TASK
Given the records underneath, please repeat exactly the lines from the line with "pinky pip: (290, 69)" through the line with "middle dip: (628, 242)", passing over any picture.

DATA FOR THIS EXERCISE

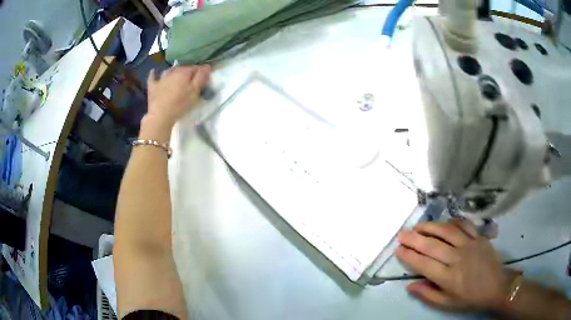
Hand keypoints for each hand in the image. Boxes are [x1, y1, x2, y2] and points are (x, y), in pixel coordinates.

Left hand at [145, 65, 210, 128]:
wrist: (161, 115)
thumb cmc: (181, 104)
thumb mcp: (195, 91)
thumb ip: (201, 78)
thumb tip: (207, 66)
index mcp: (184, 72)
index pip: (195, 67)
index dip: (201, 71)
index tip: (205, 76)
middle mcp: (172, 72)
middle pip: (182, 68)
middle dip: (188, 71)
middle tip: (192, 79)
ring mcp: (161, 79)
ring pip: (168, 71)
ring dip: (173, 71)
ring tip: (176, 74)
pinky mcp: (152, 87)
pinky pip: (152, 77)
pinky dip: (153, 74)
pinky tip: (153, 71)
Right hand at [396, 219, 511, 311]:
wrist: (497, 286)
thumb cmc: (470, 298)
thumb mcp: (447, 304)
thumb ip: (428, 294)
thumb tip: (409, 285)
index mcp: (449, 277)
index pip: (424, 264)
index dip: (409, 256)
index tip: (398, 249)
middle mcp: (457, 258)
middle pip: (432, 245)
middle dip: (414, 239)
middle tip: (401, 233)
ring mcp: (469, 245)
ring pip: (447, 231)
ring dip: (431, 227)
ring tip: (418, 225)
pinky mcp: (479, 237)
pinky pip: (464, 225)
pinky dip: (452, 221)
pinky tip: (443, 223)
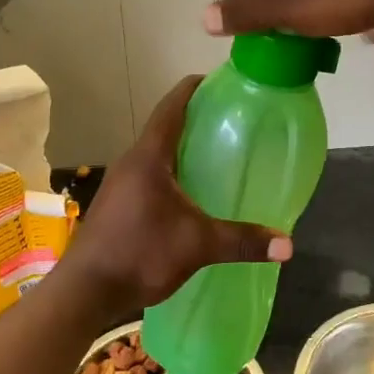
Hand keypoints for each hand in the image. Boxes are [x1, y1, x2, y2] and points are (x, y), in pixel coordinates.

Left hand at [65, 77, 290, 313]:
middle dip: (197, 118)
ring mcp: (121, 182)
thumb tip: (288, 246)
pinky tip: (192, 192)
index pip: (172, 106)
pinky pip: (150, 173)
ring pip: (157, 152)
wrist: (85, 292)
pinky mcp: (118, 202)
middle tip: (232, 119)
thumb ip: (242, 241)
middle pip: (166, 126)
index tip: (221, 81)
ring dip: (183, 147)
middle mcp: (132, 161)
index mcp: (149, 156)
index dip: (195, 88)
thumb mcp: (197, 245)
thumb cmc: (140, 254)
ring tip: (218, 152)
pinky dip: (173, 171)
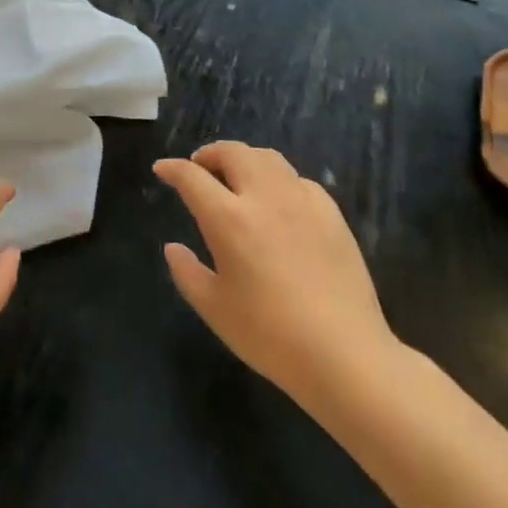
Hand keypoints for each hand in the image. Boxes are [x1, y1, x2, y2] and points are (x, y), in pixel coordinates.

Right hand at [156, 142, 401, 408]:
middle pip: (233, 153)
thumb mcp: (214, 309)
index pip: (192, 177)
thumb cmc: (269, 335)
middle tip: (199, 168)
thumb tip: (173, 247)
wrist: (344, 354)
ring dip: (244, 159)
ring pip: (268, 158)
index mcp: (229, 219)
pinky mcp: (332, 215)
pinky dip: (279, 180)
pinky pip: (299, 181)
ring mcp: (302, 202)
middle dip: (210, 154)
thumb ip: (187, 272)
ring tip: (237, 176)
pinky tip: (279, 202)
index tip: (162, 170)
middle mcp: (264, 198)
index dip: (173, 169)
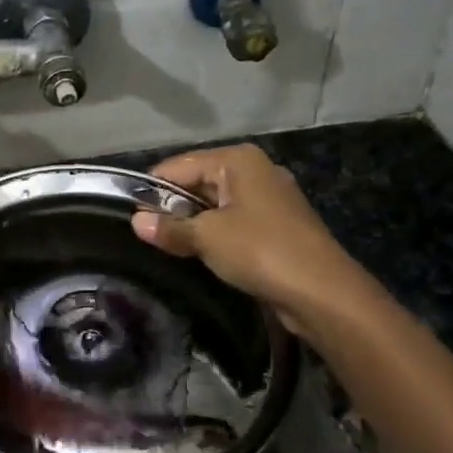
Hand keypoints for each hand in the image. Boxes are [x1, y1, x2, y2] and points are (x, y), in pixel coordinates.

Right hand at [132, 143, 378, 338]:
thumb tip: (136, 222)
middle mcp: (255, 170)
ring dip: (194, 224)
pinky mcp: (277, 225)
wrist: (322, 292)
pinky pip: (234, 222)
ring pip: (216, 204)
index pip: (179, 166)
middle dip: (173, 207)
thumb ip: (170, 228)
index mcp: (238, 160)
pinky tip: (202, 254)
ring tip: (169, 246)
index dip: (152, 189)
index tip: (129, 215)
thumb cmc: (260, 250)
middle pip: (198, 182)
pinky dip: (216, 235)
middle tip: (146, 235)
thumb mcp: (207, 237)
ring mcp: (269, 198)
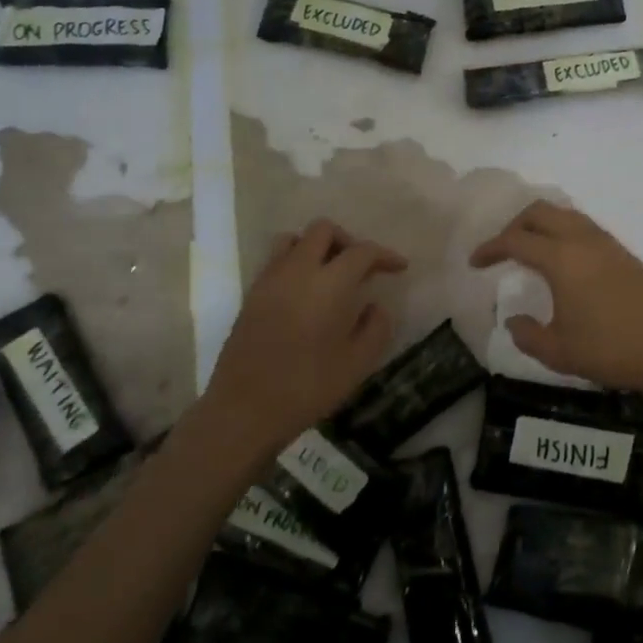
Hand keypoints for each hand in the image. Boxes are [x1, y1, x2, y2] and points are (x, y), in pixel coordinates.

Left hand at [200, 220, 405, 454]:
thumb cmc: (306, 388)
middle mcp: (296, 271)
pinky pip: (276, 261)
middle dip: (348, 241)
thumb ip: (376, 328)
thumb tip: (376, 306)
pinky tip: (306, 294)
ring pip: (294, 239)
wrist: (243, 412)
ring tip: (331, 275)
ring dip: (317, 247)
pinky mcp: (251, 295)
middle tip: (362, 268)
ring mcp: (269, 280)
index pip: (361, 251)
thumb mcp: (357, 364)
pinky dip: (296, 264)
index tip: (399, 267)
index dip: (384, 255)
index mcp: (328, 284)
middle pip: (323, 230)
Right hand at [469, 201, 642, 397]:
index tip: (475, 263)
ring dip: (541, 225)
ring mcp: (607, 243)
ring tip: (530, 250)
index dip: (490, 248)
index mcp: (561, 258)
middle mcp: (582, 240)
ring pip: (565, 214)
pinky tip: (563, 261)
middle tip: (502, 250)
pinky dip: (563, 232)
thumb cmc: (611, 350)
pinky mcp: (624, 253)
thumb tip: (513, 320)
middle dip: (514, 225)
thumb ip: (527, 334)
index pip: (515, 240)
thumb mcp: (558, 351)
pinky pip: (584, 227)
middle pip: (540, 212)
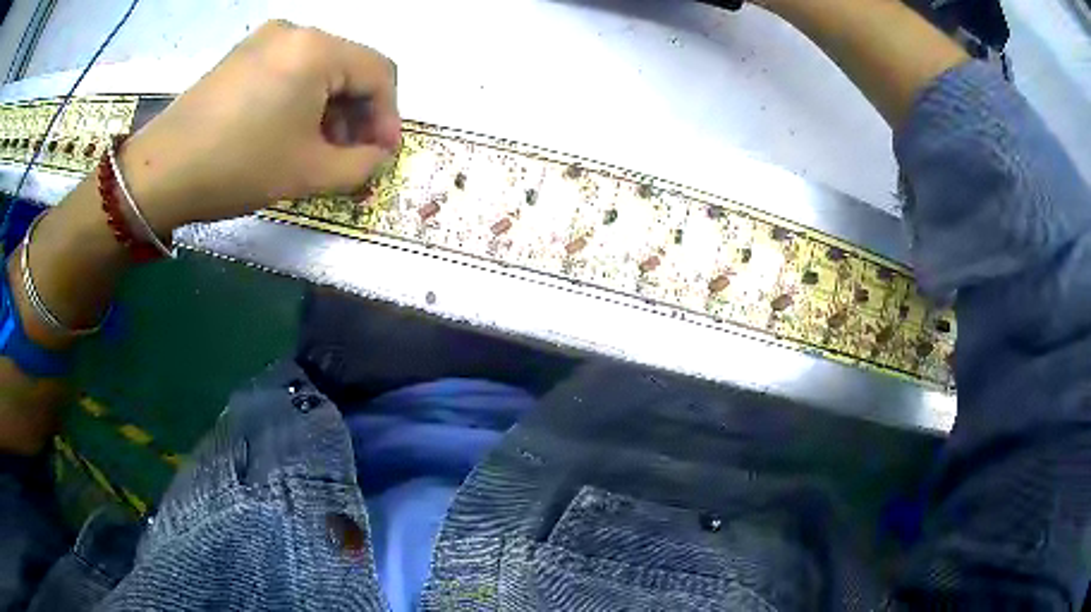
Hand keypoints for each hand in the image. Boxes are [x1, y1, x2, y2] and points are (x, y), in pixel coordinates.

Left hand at [122, 20, 400, 233]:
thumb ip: (360, 165)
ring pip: (319, 68)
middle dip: (357, 114)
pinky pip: (290, 69)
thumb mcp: (308, 173)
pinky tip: (290, 131)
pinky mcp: (243, 54)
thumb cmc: (237, 167)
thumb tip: (377, 157)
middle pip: (349, 67)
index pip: (379, 73)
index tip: (382, 154)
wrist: (160, 172)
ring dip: (330, 108)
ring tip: (320, 149)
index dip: (389, 116)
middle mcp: (295, 31)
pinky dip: (301, 99)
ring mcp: (264, 39)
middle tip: (351, 156)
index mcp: (317, 49)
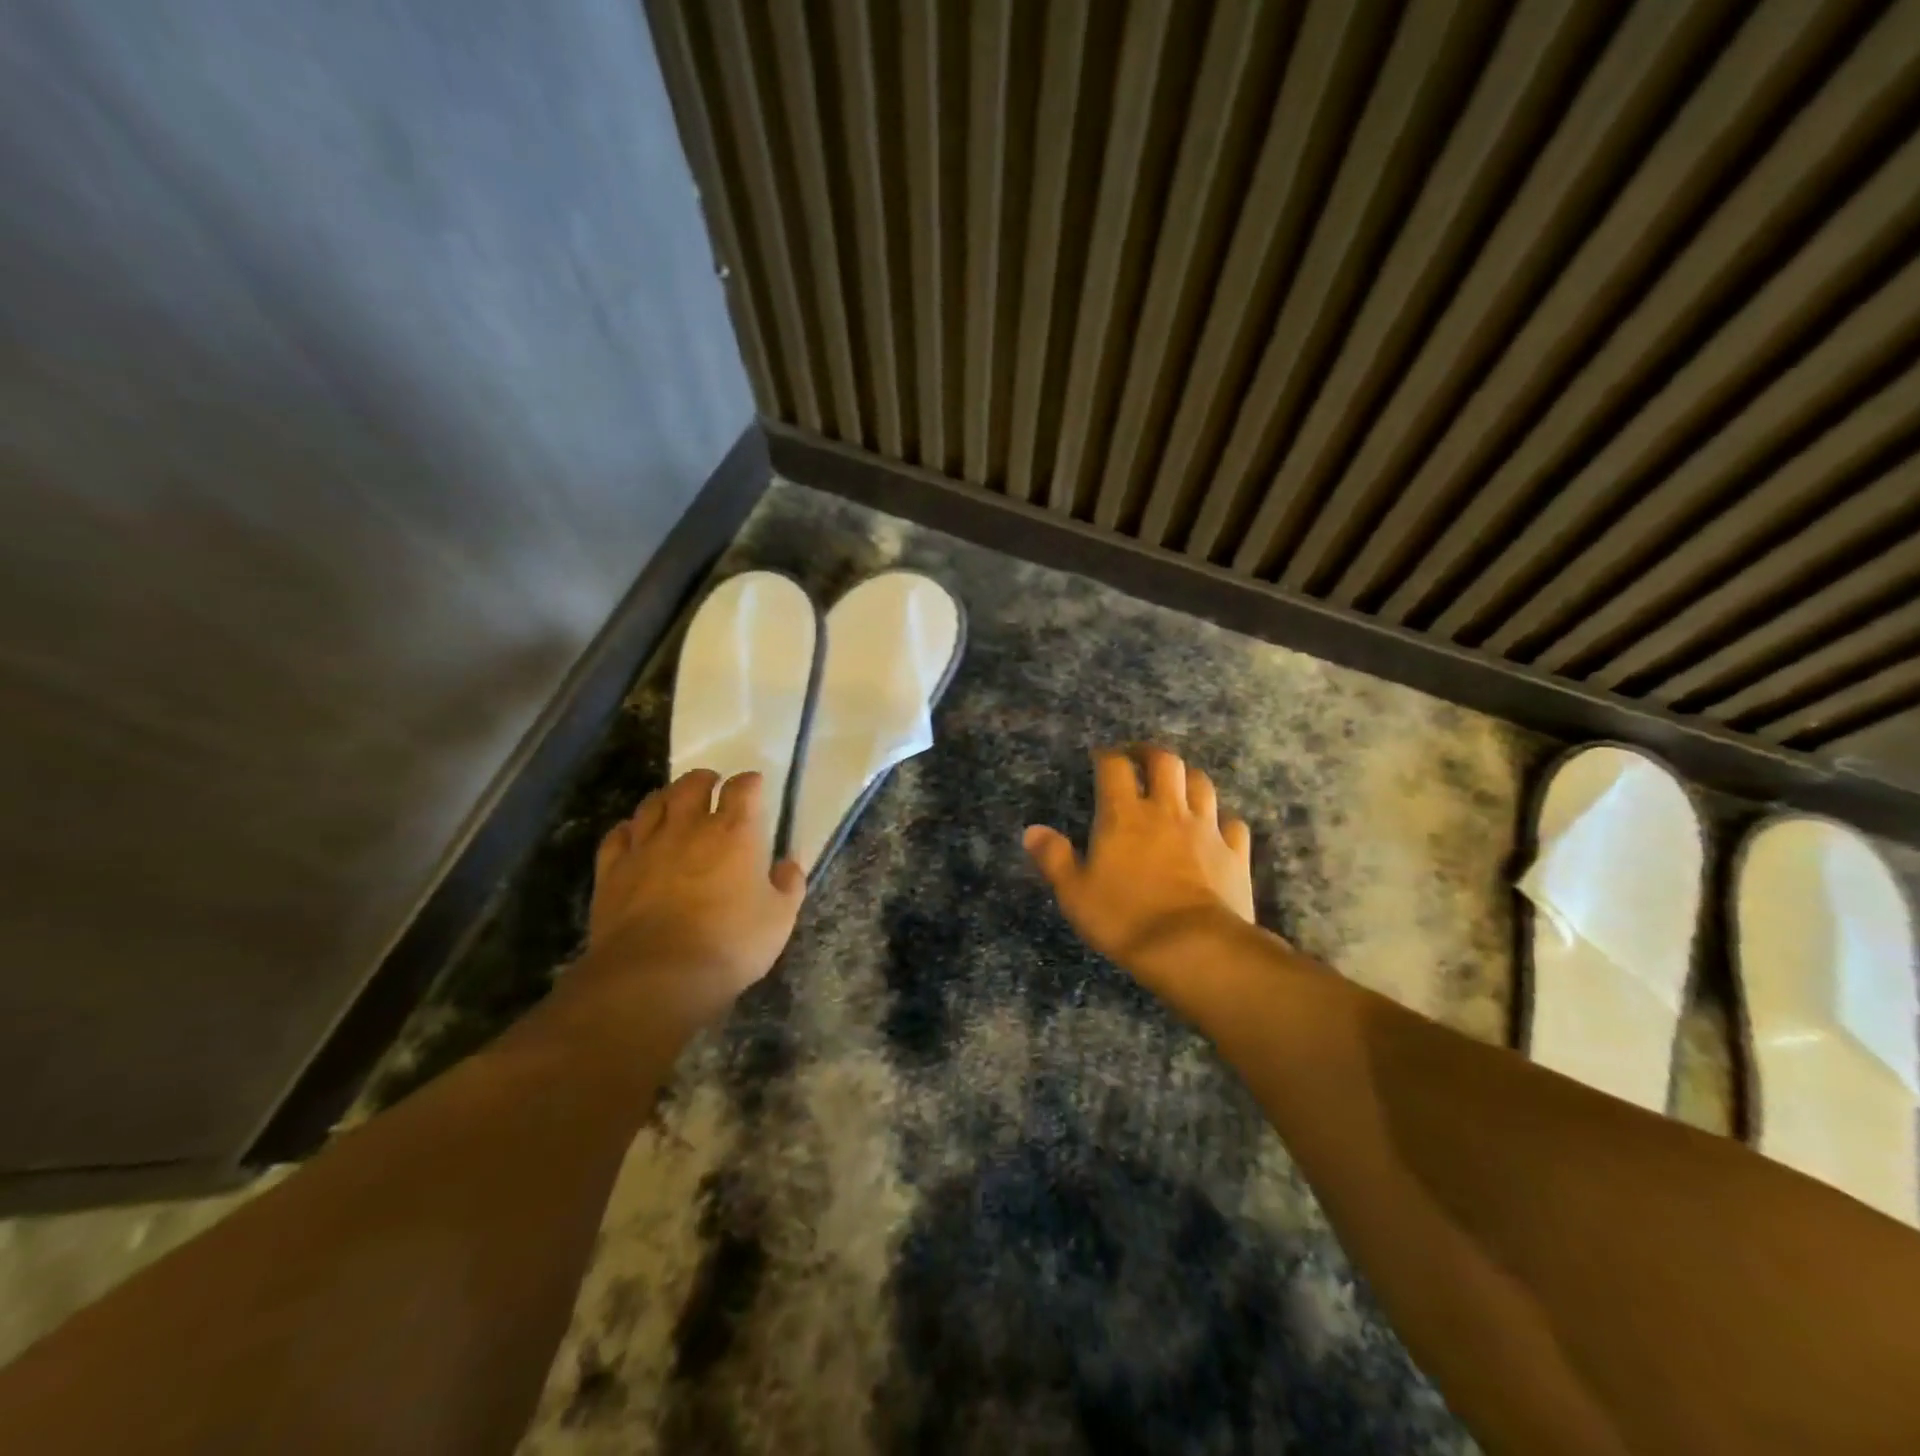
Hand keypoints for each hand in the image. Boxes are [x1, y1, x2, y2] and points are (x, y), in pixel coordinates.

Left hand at [558, 769, 805, 1043]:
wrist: (655, 975)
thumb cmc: (729, 944)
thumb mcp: (779, 919)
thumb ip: (788, 886)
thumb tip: (789, 864)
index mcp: (734, 833)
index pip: (743, 789)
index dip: (750, 783)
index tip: (755, 785)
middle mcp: (688, 828)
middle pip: (692, 786)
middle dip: (704, 779)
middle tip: (711, 783)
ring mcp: (645, 846)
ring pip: (652, 804)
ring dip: (666, 796)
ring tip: (673, 800)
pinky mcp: (612, 870)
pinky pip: (617, 836)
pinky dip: (628, 828)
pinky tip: (632, 832)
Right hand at [1024, 746, 1254, 977]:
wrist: (1194, 948)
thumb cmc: (1125, 918)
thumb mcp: (1075, 893)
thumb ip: (1054, 858)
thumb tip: (1032, 830)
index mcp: (1124, 815)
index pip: (1114, 767)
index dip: (1106, 756)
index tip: (1100, 757)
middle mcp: (1167, 810)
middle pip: (1165, 762)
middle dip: (1150, 753)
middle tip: (1140, 759)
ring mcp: (1206, 829)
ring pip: (1201, 784)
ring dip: (1187, 778)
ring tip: (1177, 785)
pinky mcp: (1234, 853)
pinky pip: (1232, 823)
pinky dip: (1222, 819)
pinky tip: (1216, 828)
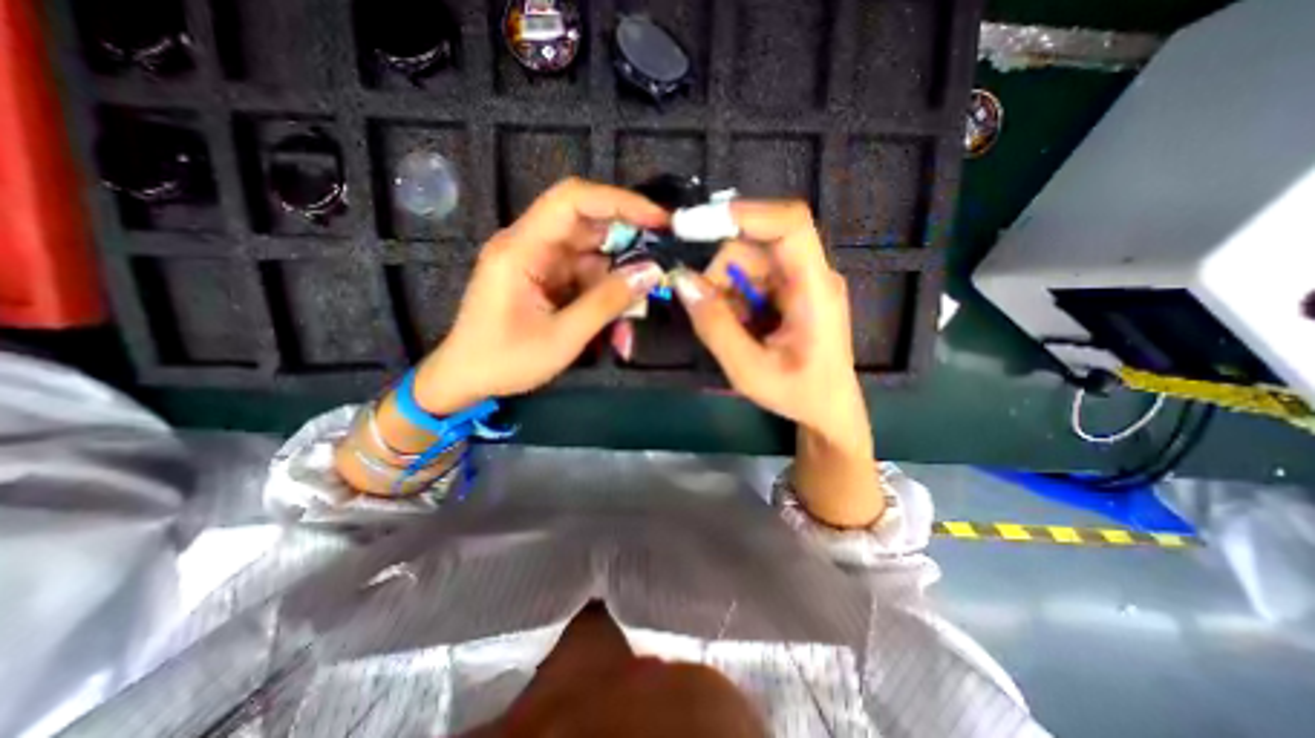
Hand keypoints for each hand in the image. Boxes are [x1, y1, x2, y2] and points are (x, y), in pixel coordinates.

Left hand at [417, 176, 667, 410]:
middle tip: (661, 264)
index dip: (620, 202)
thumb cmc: (505, 360)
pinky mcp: (546, 279)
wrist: (466, 379)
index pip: (573, 200)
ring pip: (592, 253)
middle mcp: (530, 245)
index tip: (658, 221)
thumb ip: (607, 302)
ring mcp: (539, 262)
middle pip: (587, 224)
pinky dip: (605, 293)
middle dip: (628, 242)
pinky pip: (585, 275)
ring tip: (638, 308)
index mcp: (522, 248)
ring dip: (618, 277)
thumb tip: (651, 272)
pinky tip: (618, 320)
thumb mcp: (562, 336)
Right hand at [671, 201, 877, 523]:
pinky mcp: (790, 290)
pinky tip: (740, 328)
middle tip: (704, 311)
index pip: (790, 225)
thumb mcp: (749, 370)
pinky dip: (733, 299)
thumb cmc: (798, 394)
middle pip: (755, 246)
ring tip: (731, 331)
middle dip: (719, 275)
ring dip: (724, 291)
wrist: (828, 410)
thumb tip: (681, 281)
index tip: (693, 225)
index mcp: (815, 290)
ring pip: (747, 262)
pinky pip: (750, 278)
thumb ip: (715, 326)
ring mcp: (801, 280)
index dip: (744, 214)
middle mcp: (811, 274)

THE COMPLETED TASK
pinky pip: (290, 69)
thumb mcp: (308, 173)
pinky tip: (290, 131)
pinky mcp: (243, 54)
thumb cmc: (237, 167)
thumb tip: (377, 157)
middle pip: (349, 67)
index pip: (379, 73)
index tip: (382, 154)
wrist: (160, 172)
ring dip: (330, 108)
ring tip: (320, 149)
index dip: (389, 116)
middle mcp: (295, 31)
pinky dip: (301, 99)
ring mcp: (264, 39)
middle tip: (351, 156)
index mcp: (317, 49)
Hand keypoints for each hand in the image. Boxes are [x1, y1, x2, y2] and points are (x, y), in pixel coordinates.

Left hand at [558, 769, 805, 1043]:
wrist: (655, 975)
thumb cmc: (729, 944)
thumb mcp: (779, 919)
thumb ip: (788, 886)
thumb tip: (789, 864)
index mcp: (734, 833)
index pip: (743, 789)
index dip: (750, 783)
index tip: (755, 785)
middle mcp: (688, 828)
middle pip: (692, 786)
middle dip: (704, 779)
middle tip: (711, 783)
ring mcp: (645, 846)
ring pip: (652, 804)
ring dip: (666, 796)
ring tip: (673, 800)
pinky mcp: (612, 870)
pinky pip: (617, 836)
pinky dip: (628, 828)
pinky tip: (632, 832)
Right hand at [1024, 746, 1254, 977]:
wrist: (1194, 948)
thumb cmc: (1125, 918)
thumb mcp: (1075, 893)
thumb ip: (1054, 858)
thumb tip: (1032, 830)
index mcp: (1124, 815)
index pip: (1114, 767)
index dip: (1106, 756)
index tip: (1100, 757)
middle mcp: (1167, 810)
middle pip: (1165, 762)
middle dip: (1150, 753)
middle tip: (1140, 759)
ring mcp: (1206, 829)
ring pip: (1201, 784)
ring dip: (1187, 778)
ring tip: (1177, 785)
pinky mcp: (1234, 853)
pinky pip: (1232, 823)
pinky dip: (1222, 819)
pinky tip: (1216, 828)
Hand keypoints for each hand in the image. Boxes are [x1, y1, x2, y2] and points are (x, y), in pixel coordinates.

Left hand at [417, 176, 667, 410]:
middle tip: (661, 264)
index dip: (620, 202)
thumb cmc: (505, 360)
pinky mcp: (546, 279)
wrist: (466, 379)
index pip: (573, 200)
ring pip: (592, 253)
middle mcp: (530, 245)
index tip: (658, 221)
thumb ip: (607, 302)
ring mcp: (539, 262)
middle pip: (587, 224)
pinky dip: (605, 293)
middle dip: (628, 242)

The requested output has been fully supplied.